Abstract
RATIONALE: The lung clearance index (LCI) is increasingly being used in the clinical surveillance of patients with cystic fibrosis (CF). However, there are limited data on long-term variability and physiologically relevant changes in LCI during routine clinical surveillance. Objectives: To evaluate the long-term variability of LCI and propose a threshold for a physiologically relevant change. Methods: In children aged 4–18 years with CF, LCI was measured every 3 months as part of routine clinical surveillance during 2011–2020 in two centers. The variability of LCI during periods of clinical stability was assessed using mixed-effects models and was used to identify thresholds for physiologically relevant changes.

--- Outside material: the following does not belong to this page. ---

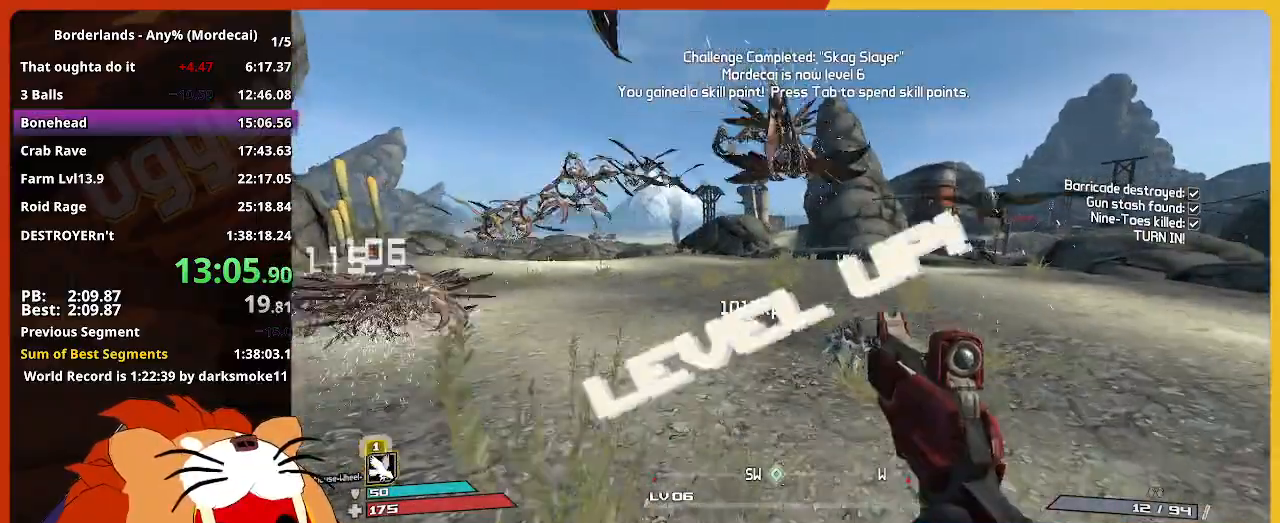
{"keys": ["w"], "mouse_move": "still", "events": []}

Results: Repeated LCI measurements of acceptable quality (N = 858) were available in 100 patients with CF; for 74 patients, 399 visits at clinical stability were available. The variability of repeated LCI measurements over time expressed as the coefficient of variation (CV%) was 7.4%. The upper limit of normal (ULN) for relative changes in LCI between visits was 19%. Conclusion: We report the variability of LCI in children and adolescents with CF during routine clinical surveillance. According to our data, a change in LCI beyond 19% may be considered physiologically relevant. These findings will help guide clinical decisions according to LCI changes.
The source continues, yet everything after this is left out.